Meanwhile high consumption of protein from plant sources – breads, cereals, pasta, beans, nuts and legumes – was associated with a lower mortality rate.
The link between animal protein intake and increased mortality risk only applied to participants with at least one factor associated with an unhealthy lifestyle, such as being obese, drinking too much alcohol, a history of smoking or not exercising enough.
This link disappeared entirely in participants with a healthy lifestyle.
The study also uncovered that a high mortality risk was linked to processed and unprocessed red meats, which include both beef and pork products, and not to protein from fish or poultry.
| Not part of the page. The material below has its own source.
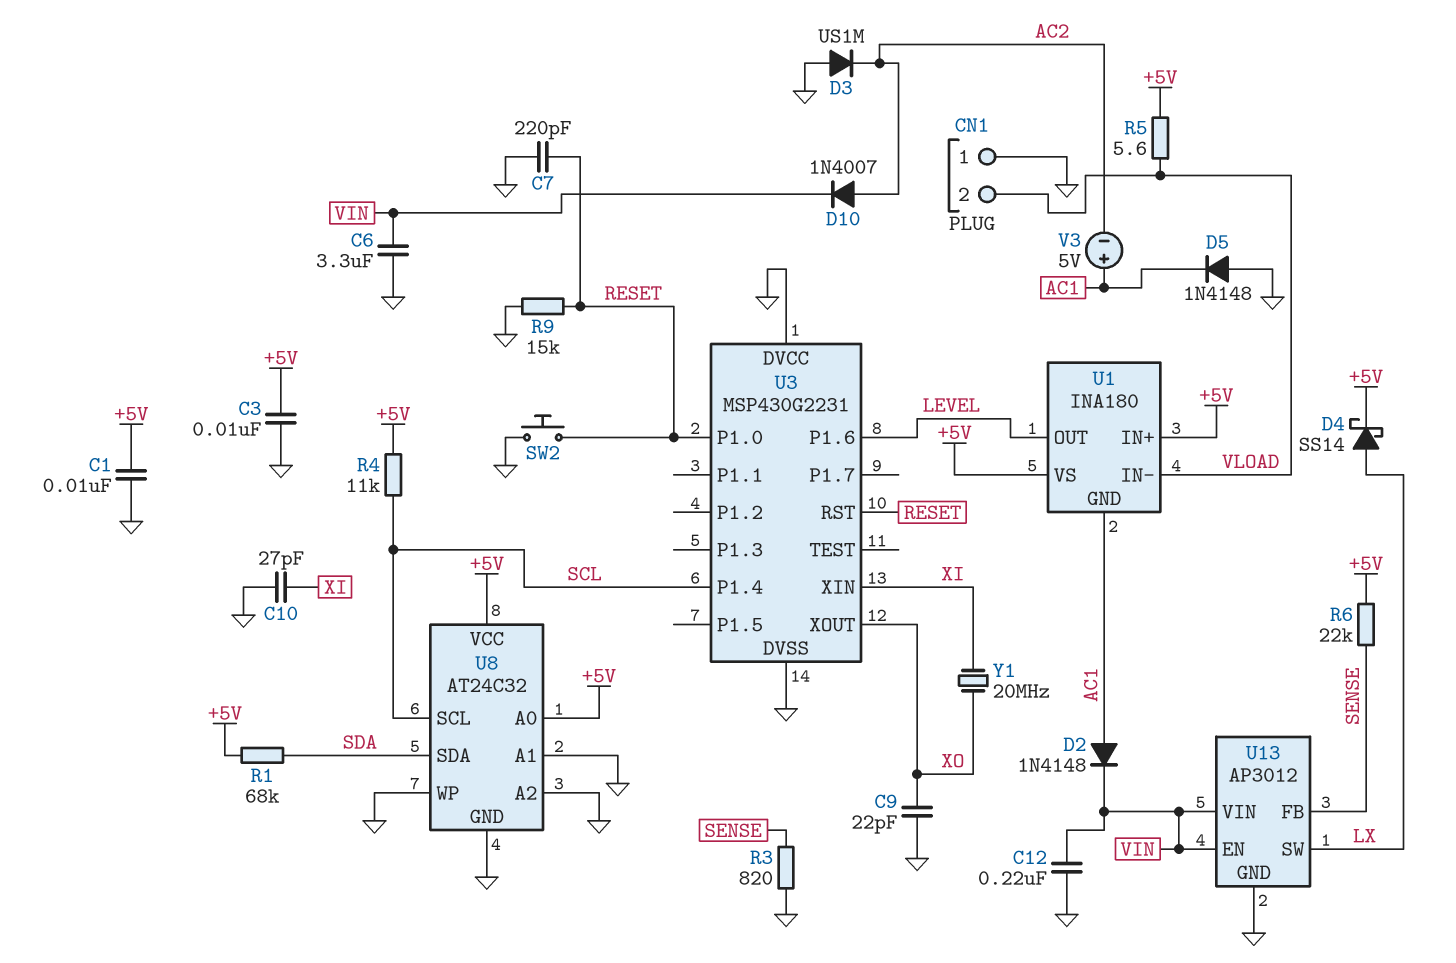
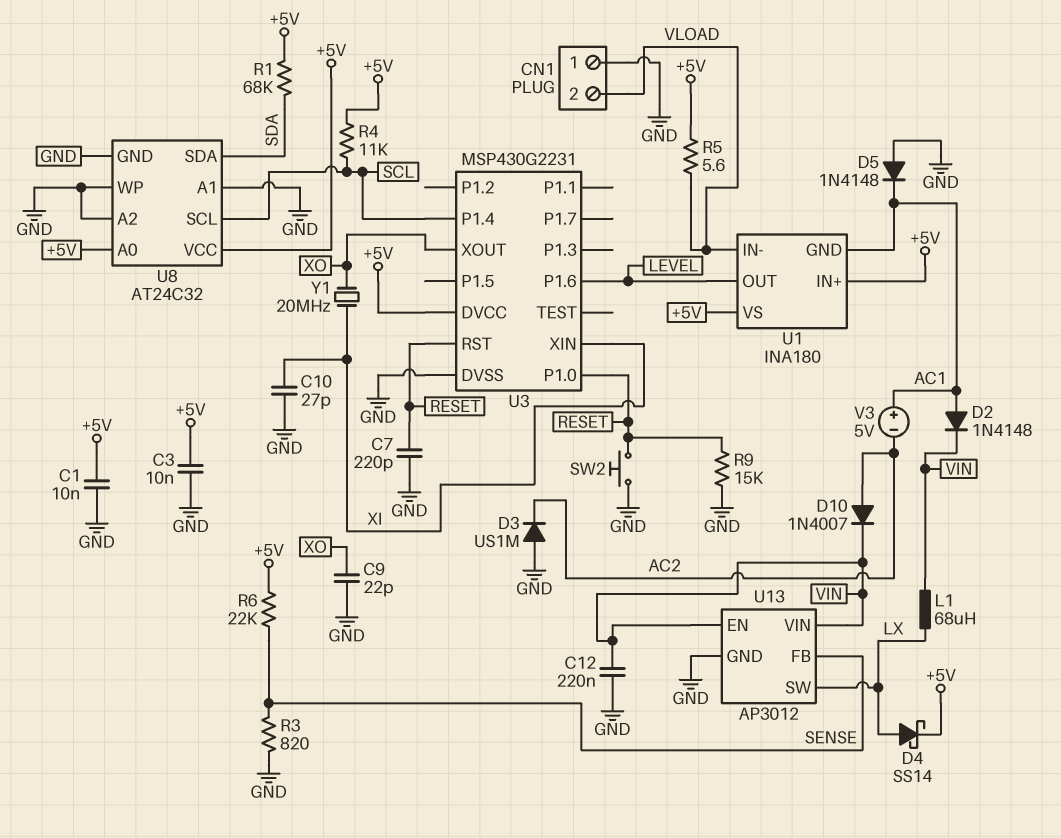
C6: 3.3uF (GND, VIN) -> none
L1: none -> 68uH (LX, VIN)
U3 pin DVCC: GND -> +5V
In response to the study’s findings, Jimmy Pierson, spokesperson for The Vegan Society, told The Huffington Post UK: “Here is yet another major piece of research condemning animal proteins in the strongest possible terms. It could hardly be any more endorsing of plant-based proteins, which are not only significantly better for our health, but also best for animals and the environmental future of planet.”
He added: “The research keeps coming. Last year we had the World Health Organisation classifying processed meat as a cause of cancer in the same category as tobacco, adding to a growing body of independent research telling us that a well-balanced varied vegan diet can be very effective in protecting against a range of long term chronic health conditions like heart disease, several cancers, stroke, Type 2 diabetes and arthritis.
“As well as having lower mortality rates, vegans also, on average, have lower rates of obesity than any other dietary group.”